◆ **PROBLEM DESCRIPTION**:
Copy out all of the material below, swapping each "Magic Number" for "Lucky Number" and changing nothing else. Omit the pictures.

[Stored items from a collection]
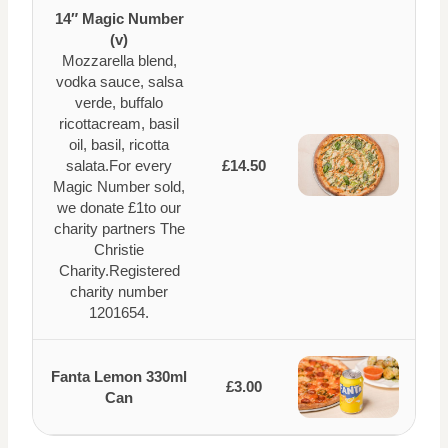
14″ Magic Number
(v)
Mozzarella blend,
vodka sauce, salsa
verde, buffalo
ricottacream, basil
oil, basil, ricotta
salata.For every
£14.50
Magic Number sold,
we donate £1to our
charity partners The
Christie
Charity.Registered
charity number
1201654.
Fanta Lemon 330ml
£3.00
Can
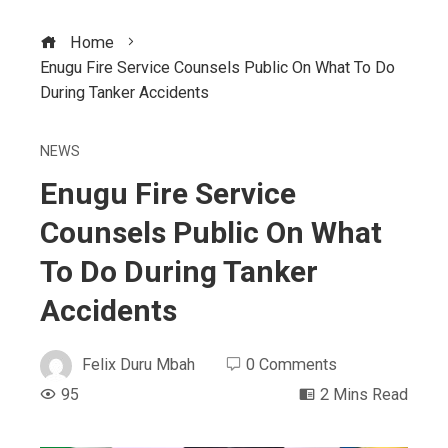
Home
Enugu Fire Service Counsels Public On What To Do
During Tanker Accidents
NEWS
Enugu Fire Service
Counsels Public On What
To Do During Tanker
Accidents
Felix Duru Mbah
0 Comments
95
2 Mins Read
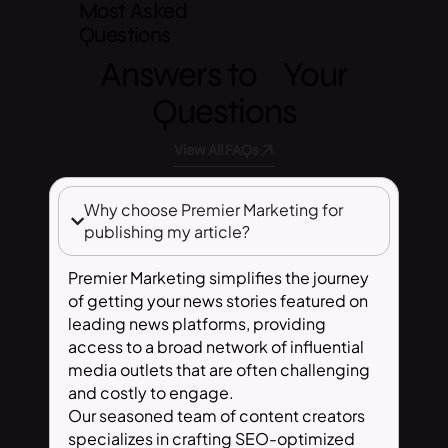
Most Asked
Questions
Answers to Your
Questions
View All FAQs
Why choose Premier Marketing for
publishing my article?
Premier Marketing simplifies the journey
of getting your news stories featured on
leading news platforms, providing
access to a broad network of influential
media outlets that are often challenging
and costly to engage.
Our seasoned team of content creators
specializes in crafting SEO-optimized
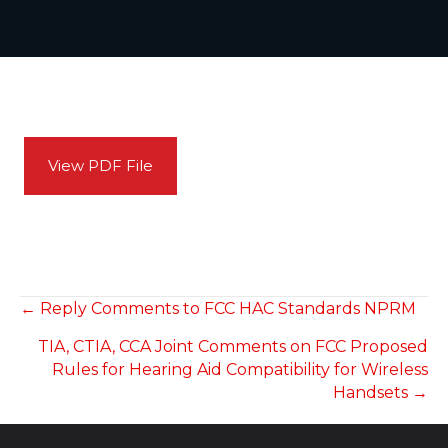
View PDF File
POSTS
← Reply Comments to FCC HAC Standards NPRM
TIA, CTIA, CCA Joint Comments on FCC Proposed
NAVIGATION
Rules for Hearing Aid Compatibility for Wireless
Handsets →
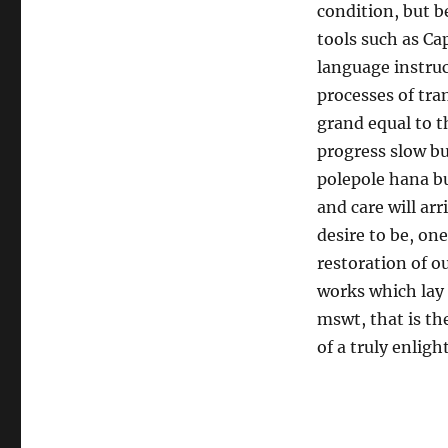
condition, but b
tools such as Ca
language instruc
processes of tra
grand equal to t
progress slow b
polepole hana bu
and care will arr
desire to be, on
restoration of o
works which lay
mswt, that is th
of a truly enligh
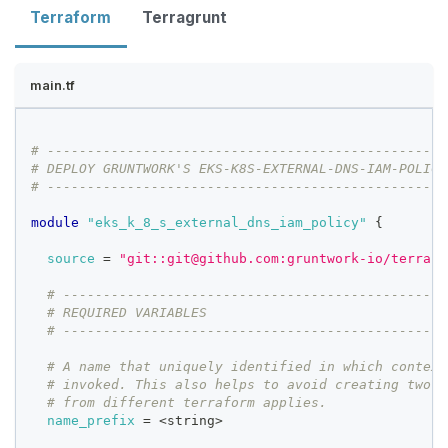
Terraform
Terragrunt
main.tf
# --------------------------------------------------
# DEPLOY GRUNTWORK'S EKS-K8S-EXTERNAL-DNS-IAM-POLICY
# --------------------------------------------------
module
 "eks_k_8_s_external_dns_iam_policy" 
{
source
=
"git::git@github.com:gruntwork-io/terrafo
# ------------------------------------------------
# REQUIRED VARIABLES
# ------------------------------------------------
# A name that uniquely identified in which context
# invoked. This also helps to avoid creating two r
# from different terraform applies.
name_prefix
=
 <string>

◆ **ANSWER BOX**:
14″ Lucky Number
(v)
Mozzarella blend,
vodka sauce, salsa
verde, buffalo
ricottacream, basil
oil, basil, ricotta
salata.For every
£14.50
Lucky Number sold,
we donate £1to our
charity partners The
Christie
Charity.Registered
charity number
1201654.
Fanta Lemon 330ml
£3.00
Can
Home
Enugu Fire Service Counsels Public On What To Do
During Tanker Accidents
NEWS
Enugu Fire Service
Counsels Public On What
To Do During Tanker
Accidents
Felix Duru Mbah
0 Comments
95
2 Mins Read
Most Asked
Questions
Answers to Your
Questions
View All FAQs
Why choose Premier Marketing for
publishing my article?
Premier Marketing simplifies the journey
of getting your news stories featured on
leading news platforms, providing
access to a broad network of influential
media outlets that are often challenging
and costly to engage.
Our seasoned team of content creators
specializes in crafting SEO-optimized
View PDF File
POSTS
← Reply Comments to FCC HAC Standards NPRM
TIA, CTIA, CCA Joint Comments on FCC Proposed
NAVIGATION
Rules for Hearing Aid Compatibility for Wireless
Handsets →
condition, but b
tools such as Ca
language instruc
processes of tra
grand equal to t
progress slow b
polepole hana bu
and care will arr
desire to be, on
restoration of o
works which lay
mswt, that is th
of a truly enligh
Terraform
Terragrunt
main.tf
# --------------------------------------------------
# DEPLOY GRUNTWORK'S EKS-K8S-EXTERNAL-DNS-IAM-POLICY
# --------------------------------------------------
module
 "eks_k_8_s_external_dns_iam_policy" 
{
source
=
"git::git@github.com:gruntwork-io/terrafo
# ------------------------------------------------
# REQUIRED VARIABLES
# ------------------------------------------------
# A name that uniquely identified in which context
# invoked. This also helps to avoid creating two r
# from different terraform applies.
name_prefix
=
 <string>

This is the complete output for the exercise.